Go through the records below and show every line with the string "bibliotecarios".

BEGIN

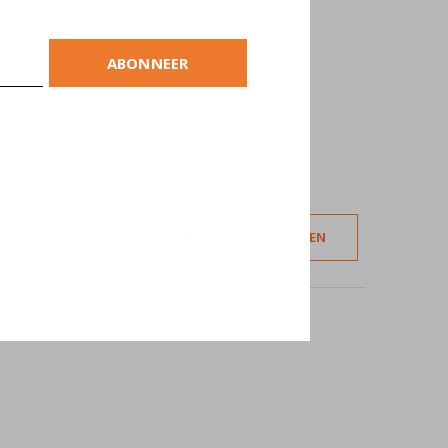
ABONNEER
JE BEOORDELING TOEVOEGEN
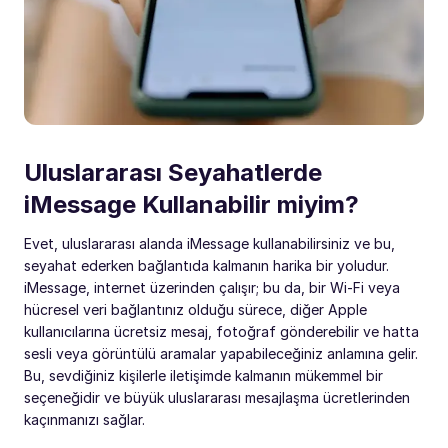
Uluslararası Seyahatlerde
iMessage Kullanabilir miyim?
Evet, uluslararası alanda iMessage kullanabilirsiniz ve bu,
seyahat ederken bağlantıda kalmanın harika bir yoludur.
iMessage, internet üzerinden çalışır; bu da, bir Wi-Fi veya
hücresel veri bağlantınız olduğu sürece, diğer Apple
kullanıcılarına ücretsiz mesaj, fotoğraf gönderebilir ve hatta
sesli veya görüntülü aramalar yapabileceğiniz anlamına gelir.
Bu, sevdiğiniz kişilerle iletişimde kalmanın mükemmel bir
seçeneğidir ve büyük uluslararası mesajlaşma ücretlerinden
kaçınmanızı sağlar.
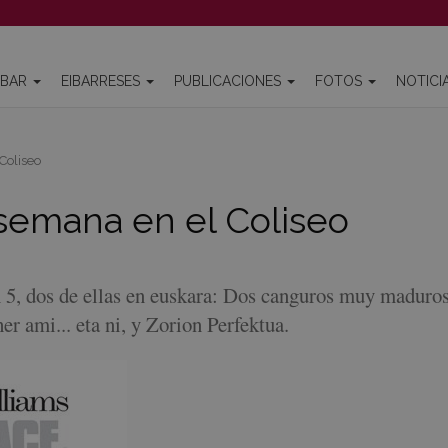
IBAR
EIBARRESES
PUBLICACIONES
FOTOS
NOTICI
Coliseo
e semana en el Coliseo
n 5, dos de ellas en euskara: Dos canguros muy maduros
r ami... eta ni, y Zorion Perfektua.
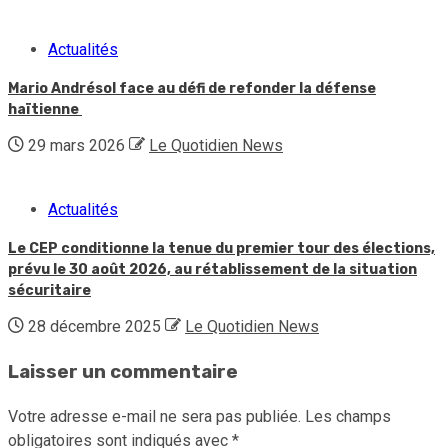
Actualités
Mario Andrésol face au défi de refonder la défense
haïtienne
29 mars 2026
Le Quotidien News
Actualités
Le CEP conditionne la tenue du premier tour des élections,
prévu le 30 août 2026, au rétablissement de la situation
sécuritaire
28 décembre 2025
Le Quotidien News
Laisser un commentaire
Votre adresse e-mail ne sera pas publiée.
Les champs
obligatoires sont indiqués avec
*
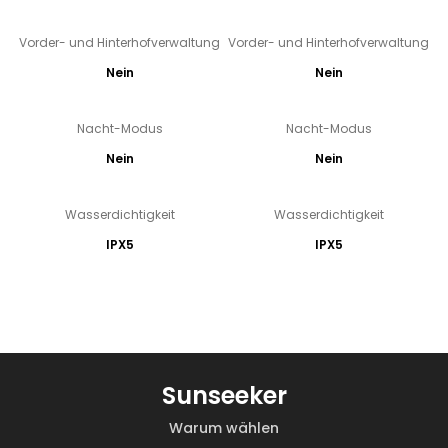
Vorder- und Hinterhofverwaltung
Vorder- und Hinterhofverwaltung
Nein
Nein
Nacht-Modus
Nacht-Modus
Nein
Nein
Wasserdichtigkeit
Wasserdichtigkeit
IPX5
IPX5
Sunseeker
Warum wählen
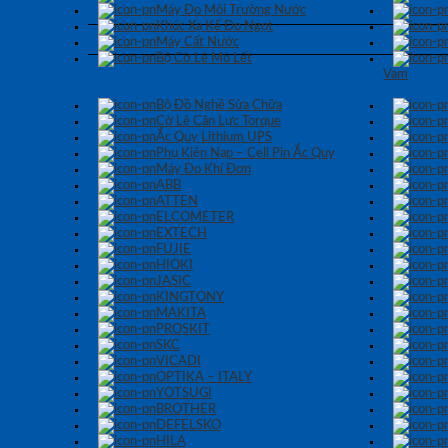
Máy Đo Môi Trường Nước
Khúc Xạ Kế Đo Ngọt
Máy Cất Nước
Bộ Cờ Lê Mỏ Lết
Vam
Bộ Đồ Nghề Sửa Chữa
Cờ Lê Cân Lực Torque
Ắc Quy Lithium UPS
Phụ Kiện Nạp – Cell Pin Ắc Quy
Máy Đo Khí Đơn
ABB
ATTEN
ELCOMETER
EXTECH
FUJIE
HIOKI
JASIC
KINGTONY
MAKITA
PROSKIT
SKC
VICADI
OPTIKA – ITALY
YOTSUGI
BROTHER
DEFELSKO
HILA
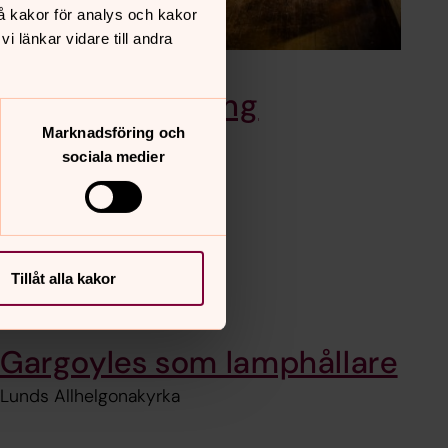
å kakor för analys och kakor
 länkar vidare till andra
Foto: Mattias Nilsson
Kyrkans placering
Marknadsföring och
Lunds Allhelgonakyrka
sociala medier
Förhallen och
kyrkorummet
Tillåt alla kakor
Lunds Allhelgonakyrka
Gargoyles som lamphållare
Lunds Allhelgonakyrka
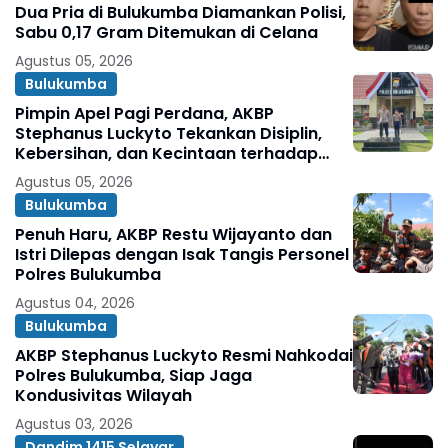
Dua Pria di Bulukumba Diamankan Polisi,
Sabu 0,17 Gram Ditemukan di Celana
Agustus 05, 2026
Bulukumba
Pimpin Apel Pagi Perdana, AKBP
Stephanus Luckyto Tekankan Disiplin,
Kebersihan, dan Kecintaan terhadap
Organisasi
Agustus 05, 2026
Bulukumba
Penuh Haru, AKBP Restu Wijayanto dan
Istri Dilepas dengan Isak Tangis Personel
Polres Bulukumba
Agustus 04, 2026
Bulukumba
AKBP Stephanus Luckyto Resmi Nahkodai
Polres Bulukumba, Siap Jaga
Kondusivitas Wilayah
Agustus 03, 2026
Dandim 1415 Selayar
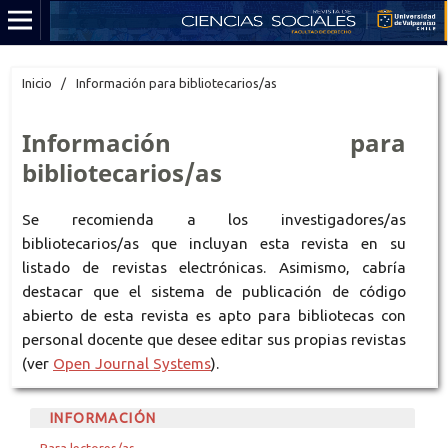
Inicio
/
Información para bibliotecarios/as
Información para
bibliotecarios/as
Se recomienda a los investigadores/as
bibliotecarios/as que incluyan esta revista en su
listado de revistas electrónicas. Asimismo, cabría
destacar que el sistema de publicación de código
abierto de esta revista es apto para bibliotecas con
personal docente que desee editar sus propias revistas
(ver
Open Journal Systems
).
INFORMACIÓN
Para lectores/as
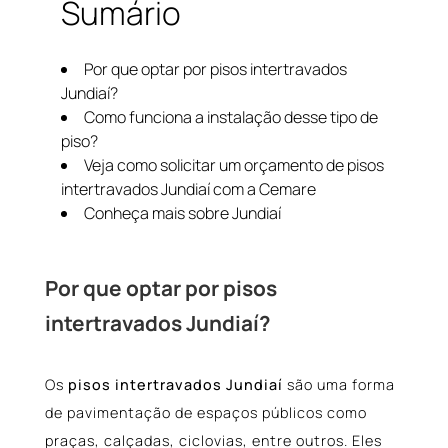
Sumário
Por que optar por pisos intertravados
Jundiaí?
Como funciona a instalação desse tipo de
piso?
Veja como solicitar um orçamento de pisos
intertravados Jundiaí com a Cemare
Conheça mais sobre Jundiaí
Por que optar por pisos
intertravados Jundiaí?
Os
pisos intertravados Jundiaí
são uma forma
de pavimentação de espaços públicos como
praças, calçadas, ciclovias, entre outros. Eles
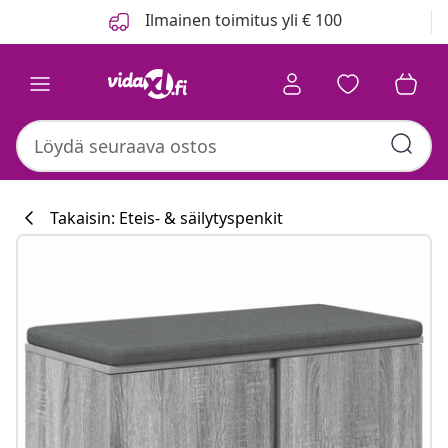
Edellinen
Seuraava
Ilmainen toimitus yli € 100
Takaisin: Eteis- & säilytyspenkit
Keittiökokoelm
#sharemevidaxl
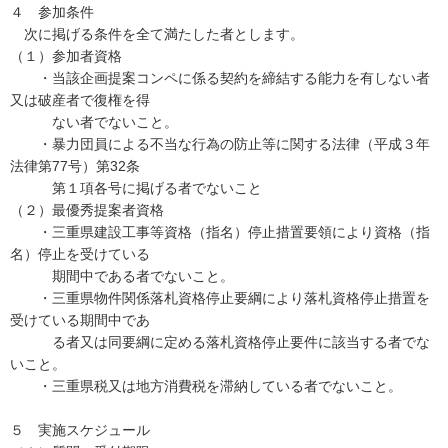
４ 参加条件
次に掲げる条件を全て満たした者とします。
（１）参加者資格
・当該企画提案コンペに係る契約を締結する能力を有しない者
又は破産者で復権を得
ない者でないこと。
・暴力団員による不当な行為の防止等に関する法律（平成３年
法律第77号）第32条
第１項各号に掲げる者でないこと
（２）最優秀提案者資格
・三重県建設工事等資格（指名）停止措置要領により資格（指
名）停止を受けている
期間中である者でないこと。
・三重県物件関係落札資格停止要綱により落札資格停止措置を
受けている期間中であ
る者又は同要綱に定める落札資格停止要件に該当する者でな
いこと。
・三重県税又は地方消費税を滞納している者でないこと。
５ 実施スケジュール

END

**Solution:**
Información para bibliotecarios/as
bibliotecarios/as
bibliotecarios/as que incluyan esta revista en su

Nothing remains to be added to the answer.